Theoretically, the approach you are using is correct for the problem that you are trying to solve. But Levenstein would consider only the individual characters the two sets.

The string similarity could also be found using Longest Common Subsequence method and then you can see Levenstein on rest of the unmatched.

In case you want to do a clustered approach, the following answer seems to have some details, but obviously it is more difficult to implement.

2
votes

Sorting the words and finding Levenshtein would give a 100% match for your example but it would also give a 100% match for, for e.g.

CONAIR
RCIAON

which might not be what you want.

The other way to define similarity would be to find out common substrings for 2 strings.
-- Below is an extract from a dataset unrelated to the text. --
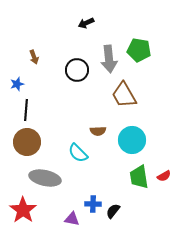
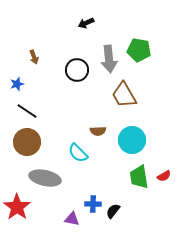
black line: moved 1 px right, 1 px down; rotated 60 degrees counterclockwise
red star: moved 6 px left, 3 px up
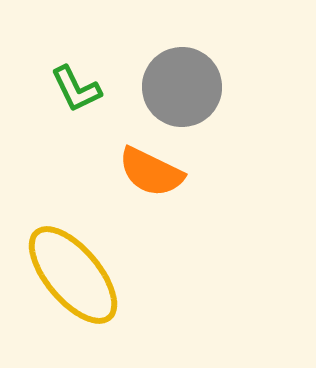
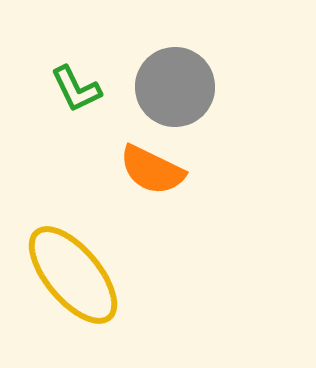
gray circle: moved 7 px left
orange semicircle: moved 1 px right, 2 px up
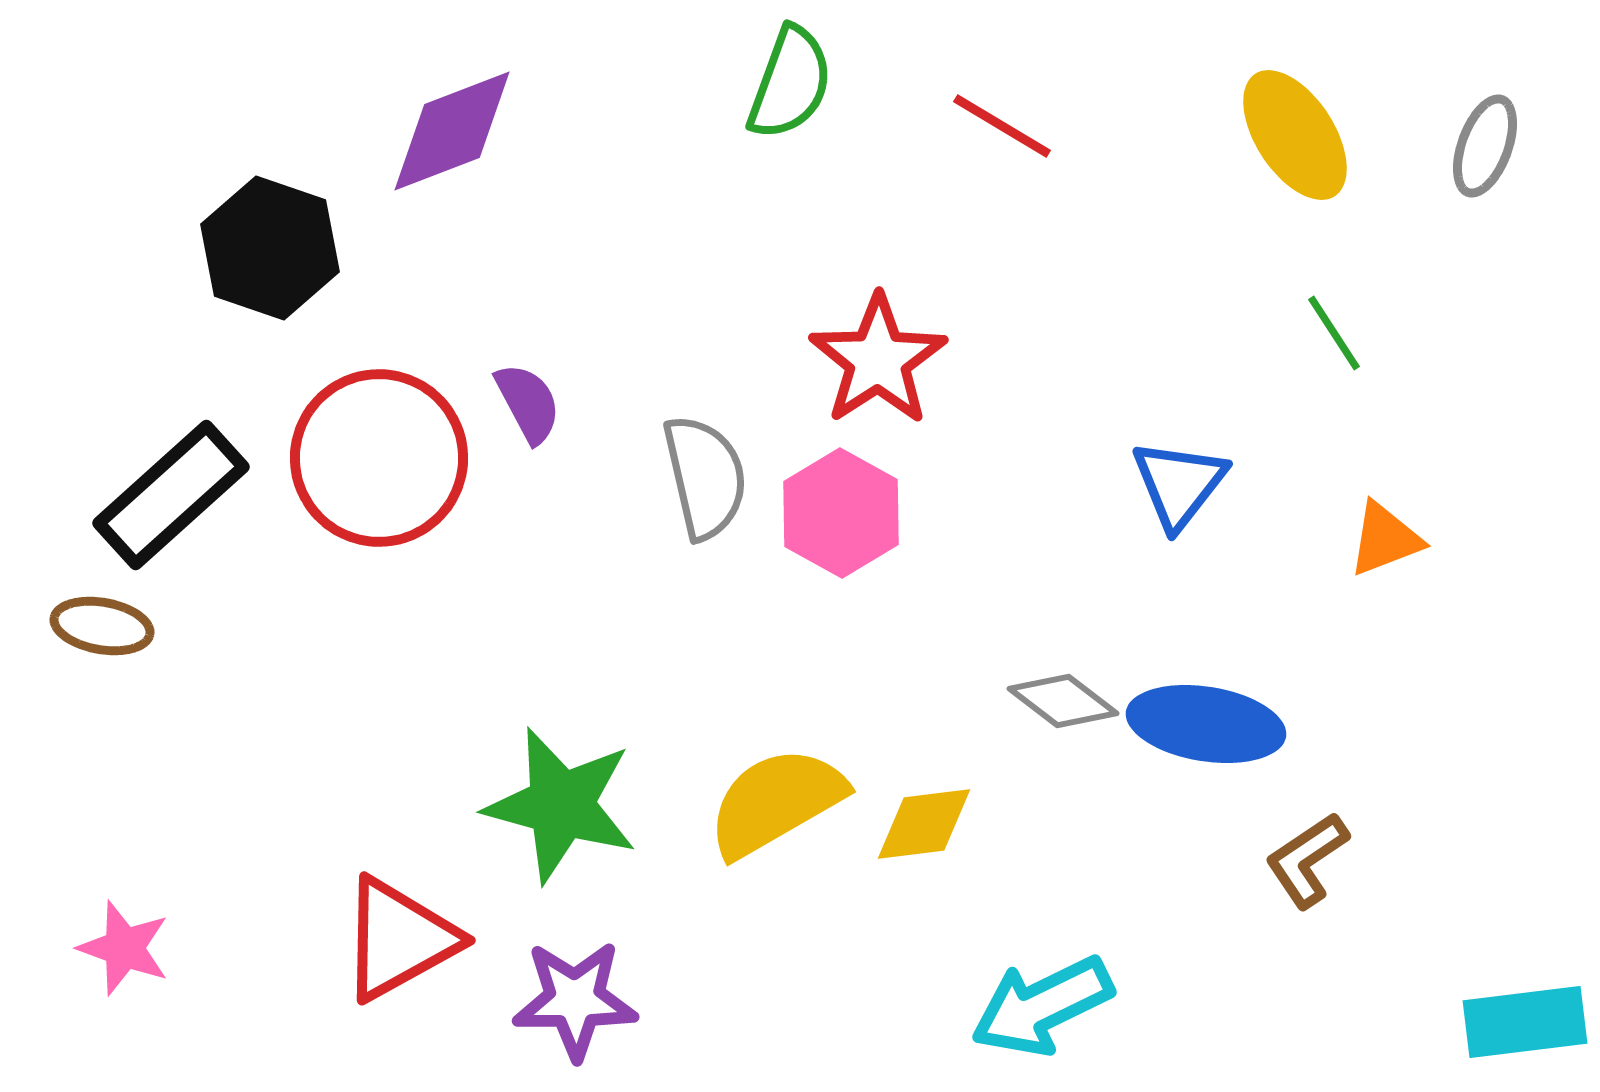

You can create a Suffix Tree and find out all common substrings and try to determine how similar they are. So for your e.g. the suffix tree would give common substrings as CON & AIR which covers the whole word (for your 2 strings) and thus concluding them as similar.

2
votes

try using other similarity measures like sorenson,jaccard and jaro_winkler

personally i am huge fan of jaro winkler since it served my purpose many times.

from Levenshtein import jaro_winkler
In [2]: jaro_winkler("conair","aircon")
Out[2]: 0.8333333333333334
1
votes

Take a look to Needleman-Wunsch, or Smith-Waterman algorithms. They are used to handle string matching via adapted edit-distance for DNA sequences, where any kind of insertions, reversals, transposons may happen, to any length, at any place. Saying this, I need to add that for a sufficiently long string there is no optimal solution. And don't forget that the edit cost depend on the use-context of the algorithm (a semantics issue), while any algorithm is always a syntactical machine.